Alors que l’intelligence artificielle est souvent présentée comme une menace pour l’emploi, notamment dans les secteurs technologiques, des données récentes brossent un tableau plus nuancé, voire contre-intuitif. Loin de disparaître, les postes d’ingénieurs semblent au contraire se renforcer dans les entreprises qui misent le plus sur l’IA.
Des effectifs en hausse chez les grands adoptants de l’IA
Une analyse menée par la société SignalFire révèle que les entreprises qualifiées d’« adoptants intensifs de l’IA » ont vu leurs effectifs augmenter de 10,2 % sur la période étudiée. Plus surprenant encore, le nombre d’employés en début de carrière dans ces mêmes sociétés a bondi de 12 %, contredisant l’idée répandue selon laquelle l’automatisation frapperait en priorité les postes juniors. Selon les données compilées, les ingénieurs constituent une part croissante des nouvelles recrues dans ces structures.
Ces constats viennent contredire un narratif largement relayé ces derniers mois. Jusqu’en mai 2026, près de 90 000 suppressions de postes aux États-Unis avaient été officiellement liées à l’intelligence artificielle, et certaines projections évoquent la possible élimination de 15 % des emplois américains sous l’effet de l’IA d’ici cinq ans.
Un double mouvement : destructions et créations
Les chiffres officiels du marché du travail américain montrent par ailleurs que les secteurs de la technologie et de la finance perdent en moyenne 28 000 emplois par mois, phénomène directement attribué à l’automatisation et à l’IA. Ce rythme de destruction interroge sur la transformation structurelle de ces branches.
Pourtant, d’autres enquêtes, notamment celle du Financial Times, indiquent que les entreprises qui investissent le plus massivement dans l’intelligence artificielle – les plus gros dépensiers en la matière – embauchent globalement plus vite que leurs concurrentes moins engagées dans cette technologie. Ce paradoxe apparent suggère que l’IA ne se traduit pas nécessairement par une réduction nette des effectifs, mais par une redistribution des compétences.
Les ingénieurs, clé de voûte de la transition
Plusieurs experts interrogés estiment que les ingénieurs sont au cœur de cette transition. Leur expertise est indispensable pour développer, déployer et maintenir les systèmes d’IA, ce qui explique la vigueur de la demande pour ces profils. Les entreprises doivent en effet recruter des talents capables de concevoir et d’exploiter les nouvelles technologies, tout en réorganisant leurs équipes autour de ces outils.

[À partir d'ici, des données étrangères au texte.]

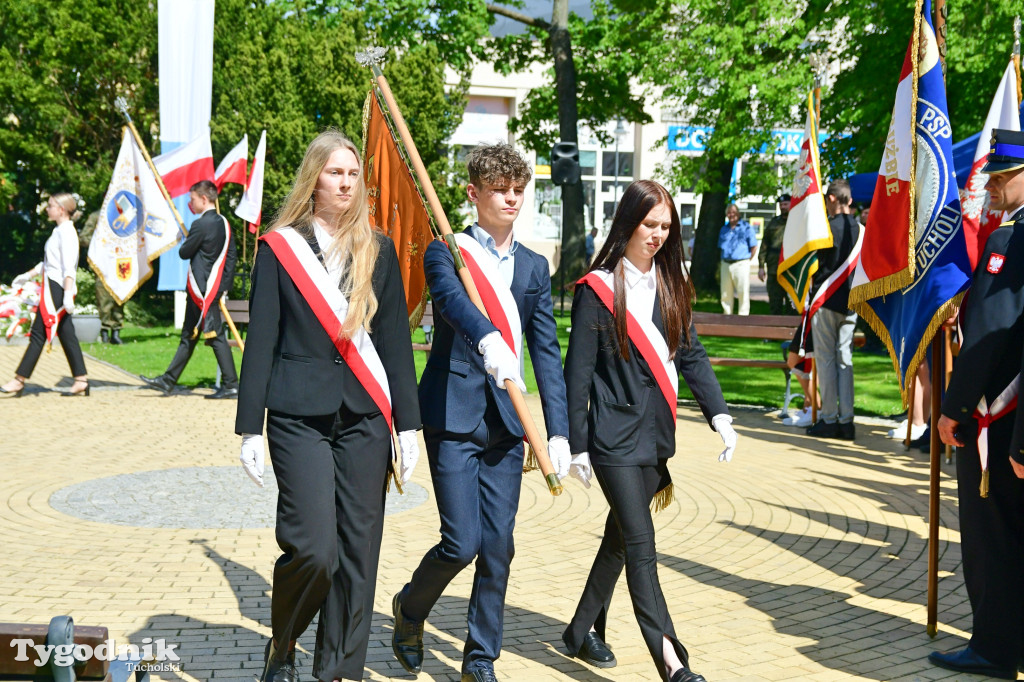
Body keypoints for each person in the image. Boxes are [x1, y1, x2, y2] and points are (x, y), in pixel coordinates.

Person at [235, 130, 421, 682]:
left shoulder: (377, 248)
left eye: (352, 173)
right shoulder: (280, 248)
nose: (346, 182)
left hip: (365, 416)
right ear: (313, 179)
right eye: (335, 172)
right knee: (314, 549)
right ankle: (285, 639)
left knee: (359, 555)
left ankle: (337, 670)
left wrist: (407, 426)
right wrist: (250, 428)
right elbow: (262, 340)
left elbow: (392, 343)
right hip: (298, 418)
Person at [390, 143, 570, 682]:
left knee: (499, 547)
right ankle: (410, 608)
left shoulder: (535, 267)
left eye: (519, 191)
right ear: (474, 193)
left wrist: (557, 431)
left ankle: (479, 658)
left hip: (507, 427)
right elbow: (449, 301)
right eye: (501, 191)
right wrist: (487, 338)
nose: (512, 199)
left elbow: (546, 353)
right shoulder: (447, 250)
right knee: (462, 542)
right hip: (454, 414)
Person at [562, 179, 736, 682]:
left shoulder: (672, 282)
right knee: (641, 543)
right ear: (628, 223)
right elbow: (578, 375)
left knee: (620, 539)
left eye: (666, 226)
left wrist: (719, 414)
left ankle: (578, 631)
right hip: (612, 441)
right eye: (649, 224)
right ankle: (673, 663)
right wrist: (576, 445)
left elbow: (693, 355)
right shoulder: (597, 289)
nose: (658, 234)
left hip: (656, 437)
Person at [931, 128, 1024, 680]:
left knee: (993, 539)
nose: (991, 188)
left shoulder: (1010, 239)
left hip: (997, 417)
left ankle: (993, 647)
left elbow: (992, 331)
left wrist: (954, 408)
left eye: (1001, 178)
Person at [140, 180, 239, 398]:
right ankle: (168, 381)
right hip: (212, 288)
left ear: (204, 199)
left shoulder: (200, 224)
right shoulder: (224, 223)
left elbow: (184, 253)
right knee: (189, 335)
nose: (189, 203)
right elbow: (231, 257)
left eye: (192, 199)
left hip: (202, 290)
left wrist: (182, 239)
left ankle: (232, 384)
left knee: (215, 336)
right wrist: (224, 288)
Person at [1, 193, 89, 397]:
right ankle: (81, 379)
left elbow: (69, 268)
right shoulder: (59, 231)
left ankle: (19, 379)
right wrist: (28, 275)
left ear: (61, 209)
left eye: (50, 206)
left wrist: (67, 294)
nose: (47, 209)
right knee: (66, 333)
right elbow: (49, 263)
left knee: (39, 333)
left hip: (58, 288)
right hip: (53, 286)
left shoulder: (67, 232)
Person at [805, 179, 861, 441]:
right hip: (852, 303)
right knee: (845, 360)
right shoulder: (862, 231)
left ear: (831, 199)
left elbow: (815, 266)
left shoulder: (824, 228)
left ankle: (828, 419)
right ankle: (847, 421)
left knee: (826, 362)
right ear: (849, 200)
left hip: (826, 301)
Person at [78, 210, 125, 344]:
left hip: (121, 263)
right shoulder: (96, 216)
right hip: (102, 263)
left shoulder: (125, 217)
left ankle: (116, 331)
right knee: (104, 299)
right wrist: (102, 243)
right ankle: (105, 331)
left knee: (119, 297)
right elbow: (84, 238)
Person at [717, 203, 757, 315]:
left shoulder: (746, 227)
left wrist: (747, 260)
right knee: (725, 293)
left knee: (743, 292)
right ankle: (727, 316)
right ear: (726, 215)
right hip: (725, 264)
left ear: (738, 214)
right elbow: (720, 247)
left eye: (733, 212)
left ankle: (743, 317)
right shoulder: (723, 229)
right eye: (729, 212)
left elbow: (754, 246)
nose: (731, 214)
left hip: (741, 264)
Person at [758, 194, 791, 315]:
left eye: (785, 204)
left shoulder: (797, 222)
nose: (783, 207)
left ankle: (790, 332)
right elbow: (764, 245)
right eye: (781, 205)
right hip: (774, 269)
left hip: (791, 270)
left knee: (791, 306)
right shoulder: (773, 223)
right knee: (774, 304)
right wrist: (761, 266)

Dans ce contexte, la crainte d’une disparition massive des métiers de l’ingénierie cède la place à une réalité plus complexe : certains postes sont supprimés, mais de nouveaux sont créés, souvent plus spécialisés. La part des ingénieurs dans les recrutements augmente, signe que la fonction demeure stratégique.
Un débat qui s’intensifie
Les données récentes relancent le débat sur l’impact réel de l’IA sur l’emploi. Alors que les annonces de licenciements liés à l’IA continuent de défrayer la chronique, les chiffres de SignalFire et d’autres études suggèrent que le phénomène est plus ambivalent qu’il n’y paraît. La destruction d’emplois dans certains secteurs coexiste avec une création dans d’autres, notamment dans les métiers les plus techniques.
Les analystes appellent à une lecture fine des statistiques : le recul de l’emploi dans la tech et la finance ne doit pas occulter la résilience des ingénieurs, ni la croissance des effectifs chez les entreprises les plus avancées dans l’IA. L’avenir du travail pourrait ainsi se jouer moins dans la suppression de postes que dans leur transformation accélérée.